The commission is investigating whether the Russian state-controlled energy firm violated antitrust laws by hindering competition in the region.
In a statement, the commission said it "has concerns that Gazprom may be abusing its dominant market position in upstream gas-supply markets."
The countries concerned are Bulgaria, Czech Republic, Estonia, Hungary, Latvia, Lithuania, Poland, and Slovakia.
The European Commission does not exclude that other countries also may be included in the probe once the formal investigation gets under way.
Tight With The Taps
The European Union's executive said it suspected Gazprom has been involved in three anticompetitive practices -- restricting the free flow of gas in EU states, hindering competitors, and charging customers unfair prices by linking oil prices with natural-gas prices.

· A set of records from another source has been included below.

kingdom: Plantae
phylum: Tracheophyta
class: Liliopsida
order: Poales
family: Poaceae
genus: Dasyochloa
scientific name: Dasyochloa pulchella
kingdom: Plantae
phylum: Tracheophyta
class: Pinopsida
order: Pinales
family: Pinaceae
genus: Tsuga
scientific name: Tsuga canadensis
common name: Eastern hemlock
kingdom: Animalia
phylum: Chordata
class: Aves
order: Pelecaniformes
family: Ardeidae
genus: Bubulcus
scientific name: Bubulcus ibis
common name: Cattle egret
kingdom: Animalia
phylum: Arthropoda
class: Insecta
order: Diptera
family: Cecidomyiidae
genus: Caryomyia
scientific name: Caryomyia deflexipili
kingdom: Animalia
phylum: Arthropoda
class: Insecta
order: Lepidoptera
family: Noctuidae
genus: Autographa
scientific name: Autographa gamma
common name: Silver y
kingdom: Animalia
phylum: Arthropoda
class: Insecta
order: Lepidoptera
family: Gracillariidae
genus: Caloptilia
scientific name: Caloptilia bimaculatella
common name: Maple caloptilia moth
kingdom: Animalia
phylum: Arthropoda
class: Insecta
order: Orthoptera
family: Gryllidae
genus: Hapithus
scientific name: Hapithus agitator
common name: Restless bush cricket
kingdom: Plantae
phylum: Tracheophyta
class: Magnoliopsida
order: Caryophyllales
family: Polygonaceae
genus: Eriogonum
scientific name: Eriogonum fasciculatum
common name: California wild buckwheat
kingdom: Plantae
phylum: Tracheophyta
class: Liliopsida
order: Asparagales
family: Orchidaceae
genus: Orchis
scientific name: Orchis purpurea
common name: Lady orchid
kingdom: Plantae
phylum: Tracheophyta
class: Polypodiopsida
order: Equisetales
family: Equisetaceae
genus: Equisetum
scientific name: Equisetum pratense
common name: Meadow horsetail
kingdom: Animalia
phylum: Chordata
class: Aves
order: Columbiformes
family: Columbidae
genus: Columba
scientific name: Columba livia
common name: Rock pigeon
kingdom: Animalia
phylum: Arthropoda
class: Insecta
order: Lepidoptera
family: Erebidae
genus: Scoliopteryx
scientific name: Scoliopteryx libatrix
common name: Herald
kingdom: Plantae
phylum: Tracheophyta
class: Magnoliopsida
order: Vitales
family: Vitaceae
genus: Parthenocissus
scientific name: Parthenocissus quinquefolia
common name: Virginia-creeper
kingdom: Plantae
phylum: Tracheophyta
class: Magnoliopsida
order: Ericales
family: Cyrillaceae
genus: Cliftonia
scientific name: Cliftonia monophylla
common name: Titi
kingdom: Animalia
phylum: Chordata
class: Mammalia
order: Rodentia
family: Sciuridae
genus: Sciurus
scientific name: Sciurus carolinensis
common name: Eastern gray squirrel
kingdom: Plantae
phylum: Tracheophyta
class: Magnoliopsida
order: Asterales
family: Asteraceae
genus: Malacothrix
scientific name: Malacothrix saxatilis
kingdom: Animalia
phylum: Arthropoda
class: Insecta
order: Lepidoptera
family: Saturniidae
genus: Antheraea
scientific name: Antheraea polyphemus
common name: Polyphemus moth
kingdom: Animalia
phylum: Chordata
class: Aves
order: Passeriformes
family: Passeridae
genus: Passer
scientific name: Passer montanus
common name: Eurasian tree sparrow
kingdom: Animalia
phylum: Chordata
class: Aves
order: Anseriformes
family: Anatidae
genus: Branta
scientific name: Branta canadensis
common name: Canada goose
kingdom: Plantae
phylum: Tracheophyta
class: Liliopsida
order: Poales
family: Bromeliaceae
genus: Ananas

Antoine Colombani, the European Commission spokesman responsible for competition cases, told RFE/RL that a preliminary investigation into the issue started last year and that it had discovered enough information through inspections to launch a formal investigation on September 4.
"This is the start of the proper investigation by the European Commission into a possible abuse by Gazprom of its dominant position in this market," Colombani said.
There is no legal deadline for such antitrust investigations, but the formal probe is expected to take at least several months.
Colombani said that if the formal investigation determined Gazprom has violated EU antitrust laws, Gazprom would have to pay a hefty fine:
"The commission has the power to impose sanctions, including fines in cases of violations of EU competition rules, but today it is completely premature to prejudge what the outcome of the investigation is," Colombani said. "The commission of course respects the right of defense and the presumption of innocence."
The European Commission is empowered to issue fines of up to 10 percent of a company's annual global turnover in cases where a firm is found guilty of anticompetitive practices.
Firms also can reach a settlement with the European Commission before a guilty finding is reached.